Remember, I'm not the one who will ask you the question.  I am just here to serve as an easy-to-read signpost to point the way.  I am pretending to serve as a representative of the arrow of time, for those who understand theoretical physics (and the arrow of time is truly a theory but one that will make sense to many of you who like to see through mathematical lenses).

The question will appear once and only once.  It will not be posed to you as a question, but if you are quietly listening to yourself and not the demands of the artificial world around you, you will sense the moment when what seems like a question will be asked of you.  You will know when you answered the question (or rather, you will know when your response was "no").

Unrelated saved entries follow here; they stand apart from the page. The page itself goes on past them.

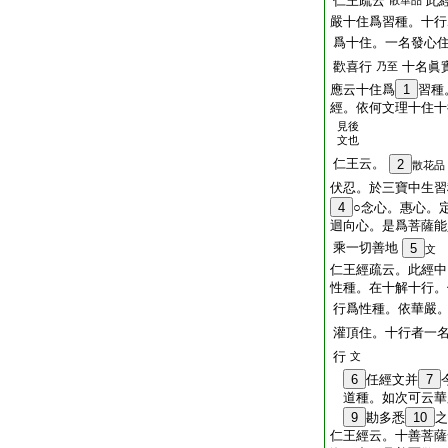
仁王疏云
此
散華品
嚴十住爲習種。十行
爲十住。一名發心
歡喜行
十名眞
乃至
應云十住爲
1
習種
經。依何文理十住十
見後
文也
仁王云。
2
散花品
伏忍。於三寶中生習
4
○念心。惠心。
迴向心。是爲菩薩能
乘一切善地
5
文
仁王經疏云。此經中
性種。在十解十行。
行爲性種。依華嚴
灌頂住。十行者一
行
文
6
任經文并
7
道種。如次可云華
9
勘多悉
10
之
仁王經云。十善菩薩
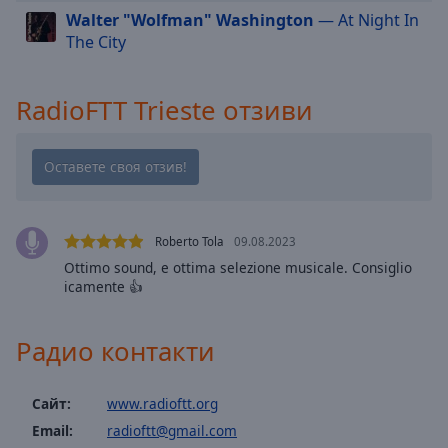
Walter "Wolfman" Washington
— At Night In
cancel
The City
and
close
the
RadioFTT Trieste отзиви
window.
Text
Color
Opacity
Roberto Tola
09.08.2023
Ottimo sound, e ottima selezione musicale. Consiglio
icamente 👍
Text
Background
Color
Радио контакти
Opacity
Сайт:
www.radioftt.org
Email:
radioftt@gmail.com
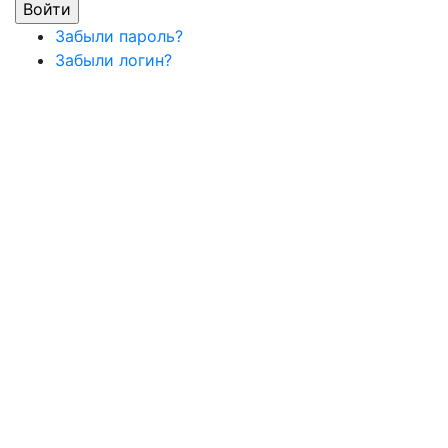
Забыли пароль?
Забыли логин?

Once in a very long while, there appears a period of time when the whole population gets to answer this question again.  That's right.  Even those who have already responded in the negative get to reconsider their answer and hear the question one more time.  How long is a "very long while"?  I don't know.  I have no concept of time.  I do not exist.  I am inside and outside the concept of time, neither quantifiable nor infinite. 

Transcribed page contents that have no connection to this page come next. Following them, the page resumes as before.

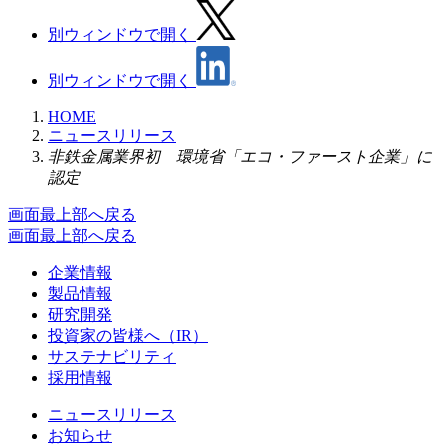
別ウィンドウで開く
別ウィンドウで開く
HOME
ニュースリリース
非鉄金属業界初 環境省「エコ・ファースト企業」に
認定
画面最上部へ戻る
画面最上部へ戻る
企業情報
製品情報
研究開発
投資家の皆様へ（IR）
サステナビリティ
採用情報
ニュースリリース
お知らせ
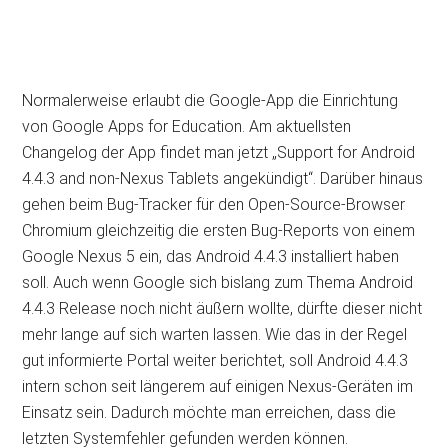
Normalerweise erlaubt die Google-App die Einrichtung
von Google Apps for Education. Am aktuellsten
Changelog der App findet man jetzt „Support for Android
4.4.3 and non-Nexus Tablets angekündigt“. Darüber hinaus
gehen beim Bug-Tracker für den Open-Source-Browser
Chromium gleichzeitig die ersten Bug-Reports von einem
Google Nexus 5 ein, das Android 4.4.3 installiert haben
soll. Auch wenn Google sich bislang zum Thema Android
4.4.3 Release noch nicht äußern wollte, dürfte dieser nicht
mehr lange auf sich warten lassen. Wie das in der Regel
gut informierte Portal weiter berichtet, soll Android 4.4.3
intern schon seit längerem auf einigen Nexus-Geräten im
Einsatz sein. Dadurch möchte man erreichen, dass die
letzten Systemfehler gefunden werden können.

All I know is all I know and all I know is that the whole population can reset itself simultaneously.  Of course, this has never happened.  Some say it will never happen, that our universe is composed of variations on a theme in everything that constitutes the universe.  In other words, sameness can exist but it doesn't happen.  No two planets, no two suns, no two people are exactly alike.

Therefore, I can assure you many of you will say "no" and go on being you.  When you do, feel secure that most of the people around you probably did the same thing.  You will live the rest of your life just as you probably would have had you not heard and answered the question.  The universe will not end because you said "no."

For the slim possibility all of you said "yes" and proved that the universe does have its comic, uncharacteristic moments, let me show you a possible future.

As you know, this has never happened before, so to show you this future I had to borrow a lot of extra computer cycles to generate or simulate a whole species' thought patterns reaching the same conclusion within a narrow space of time.

I burned out a lot of processors and made more than a few computer programmers and IT maintenance engineers angry while they repaired their machines.  No, you don't have to thank me for going above and beyond the call of duty.  I enjoyed the looks on the faces of those folks while they figured out how an ol' country boy like me could have hacked the hackers.

Wait a minute...what's this?  The programmers are trying to access my system and erase the scenario I'm about to show you.  Okay, I can play this game back.  Pardon me while I set in motion a series of counterattacks to their countercounterattacks and come back to you later on.  I have a safe copy of the species-wide "yes" scenario stored across a number of secure locations, including keypad entry locks for houses and automobiles, air traffic control towers, a few UAVs circling overhead and in some garage door openers, too (they make some really small UAVs these days), but it'll take a while to reconstruct the scenario if I lose this hackerfest tonight.  Until tomorrow!  May the best beer-guzzling g33k wannabe win!